▶ _WHAT THE TASK ASKS_
Report the count of lines below in which the string "degrees" occurs; include nothing else.

▶ _RECORD EXTRACTS_

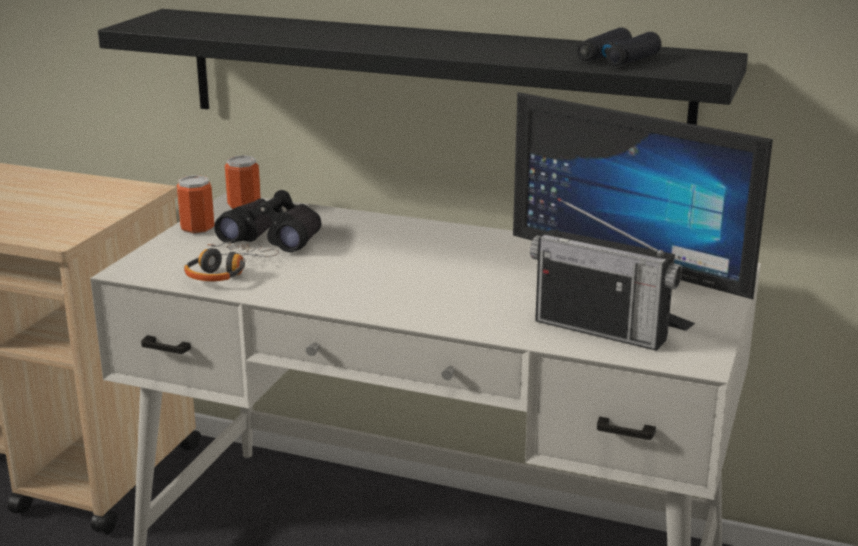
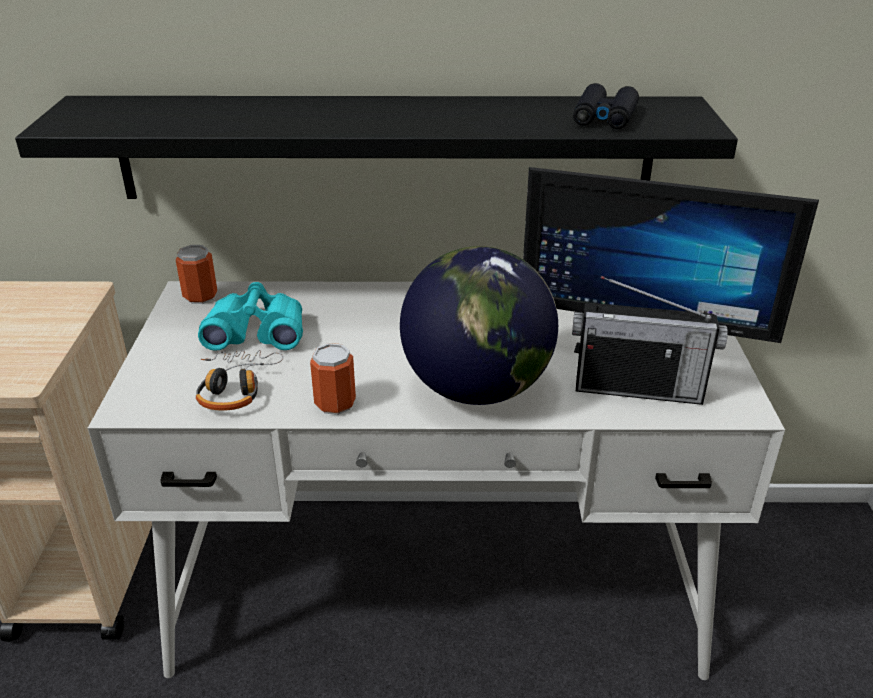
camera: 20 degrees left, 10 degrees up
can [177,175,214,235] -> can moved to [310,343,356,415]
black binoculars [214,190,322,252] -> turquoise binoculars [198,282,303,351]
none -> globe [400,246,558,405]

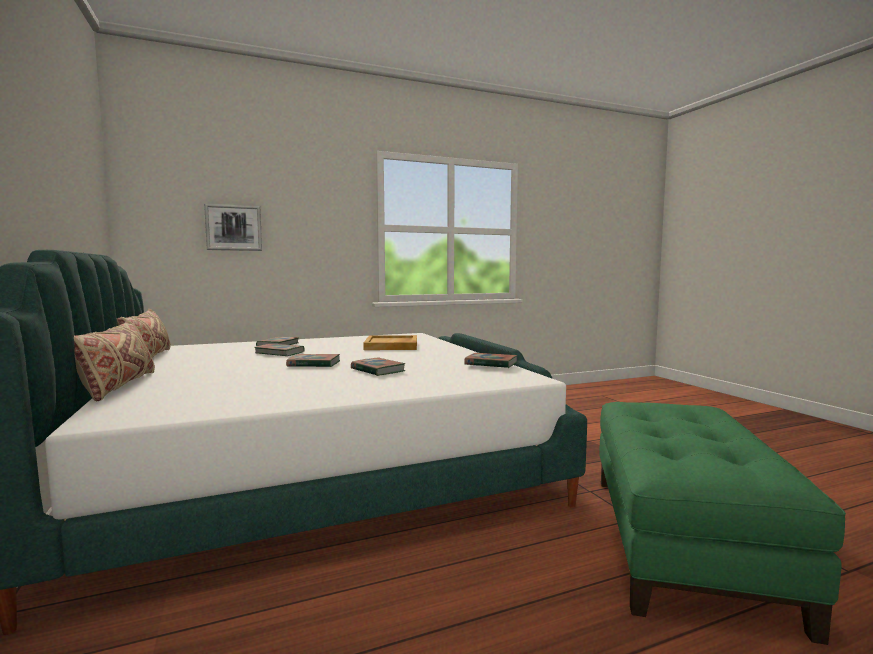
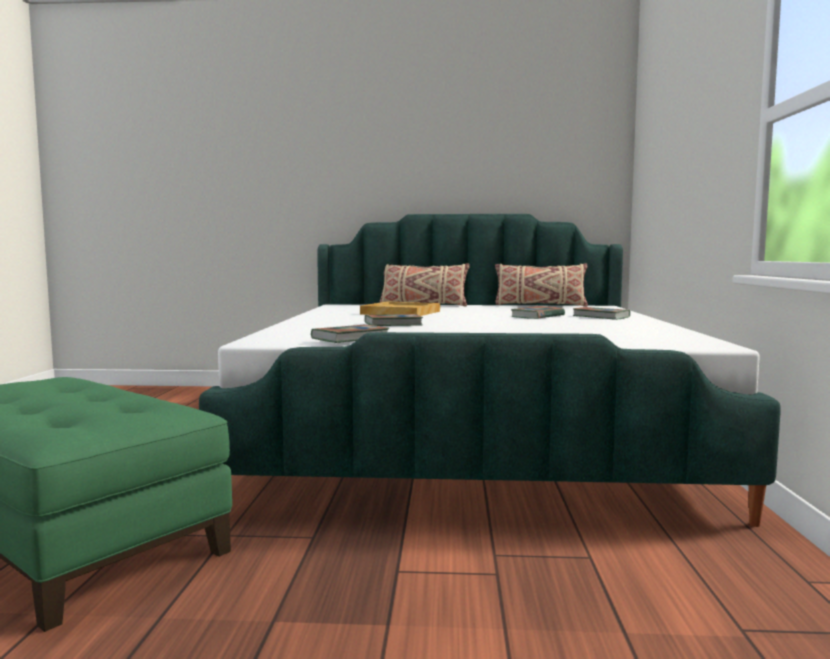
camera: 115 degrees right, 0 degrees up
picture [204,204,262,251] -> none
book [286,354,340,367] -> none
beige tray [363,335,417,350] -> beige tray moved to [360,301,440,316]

--

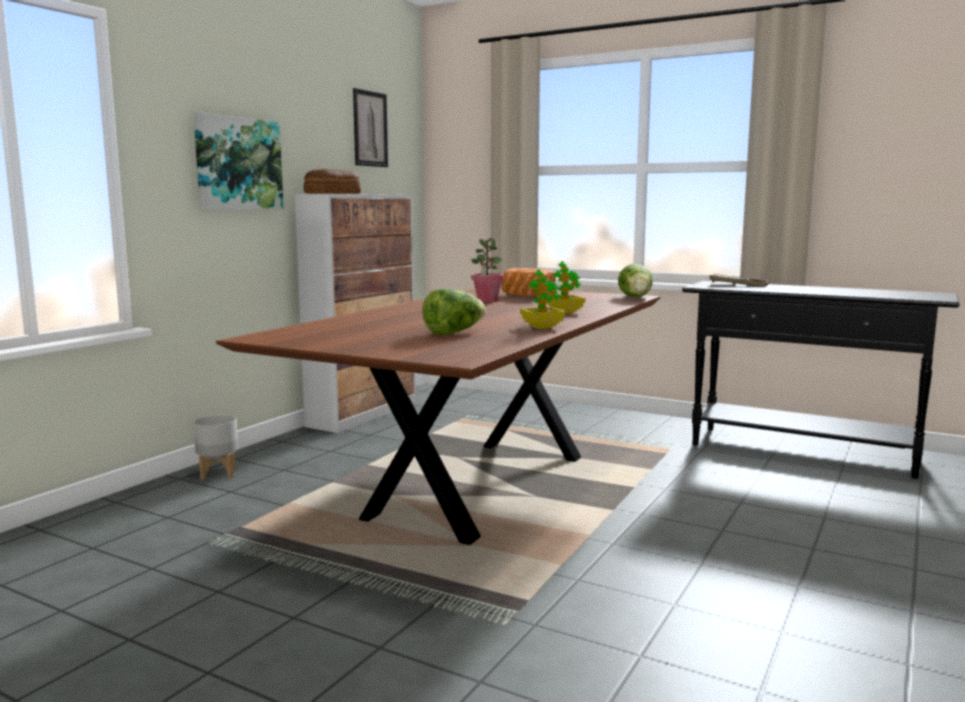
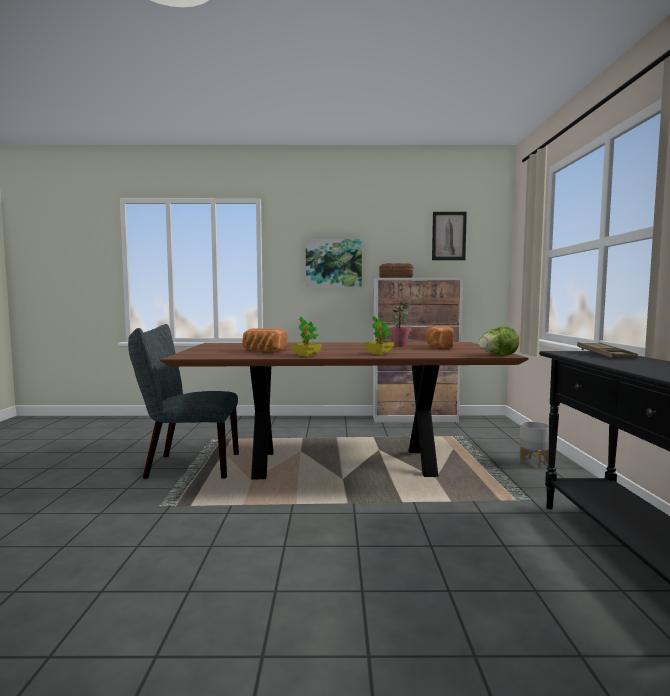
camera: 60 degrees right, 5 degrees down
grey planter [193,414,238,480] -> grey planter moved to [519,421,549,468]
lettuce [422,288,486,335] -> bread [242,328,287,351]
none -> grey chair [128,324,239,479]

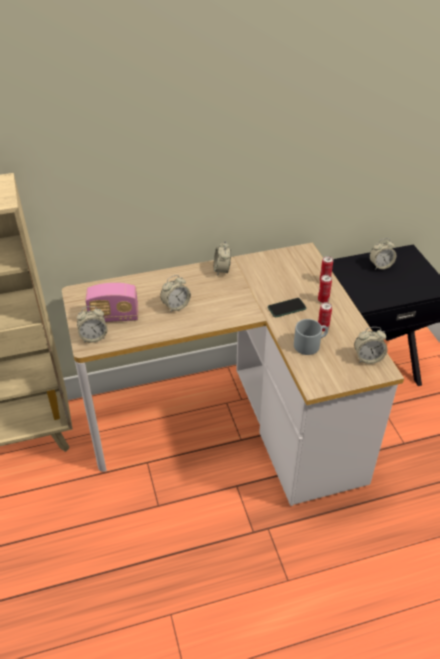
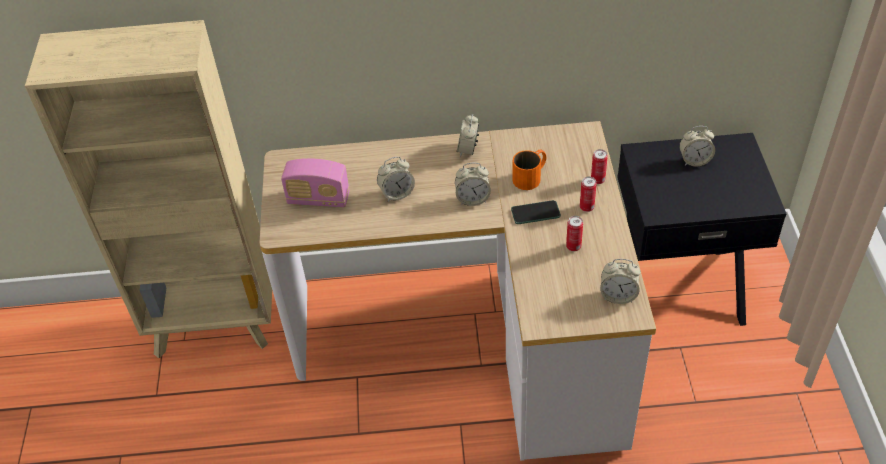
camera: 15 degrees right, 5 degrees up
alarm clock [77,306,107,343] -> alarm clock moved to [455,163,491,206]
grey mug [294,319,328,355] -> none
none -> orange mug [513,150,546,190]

▶ _RESULT OF THE EXERCISE_
4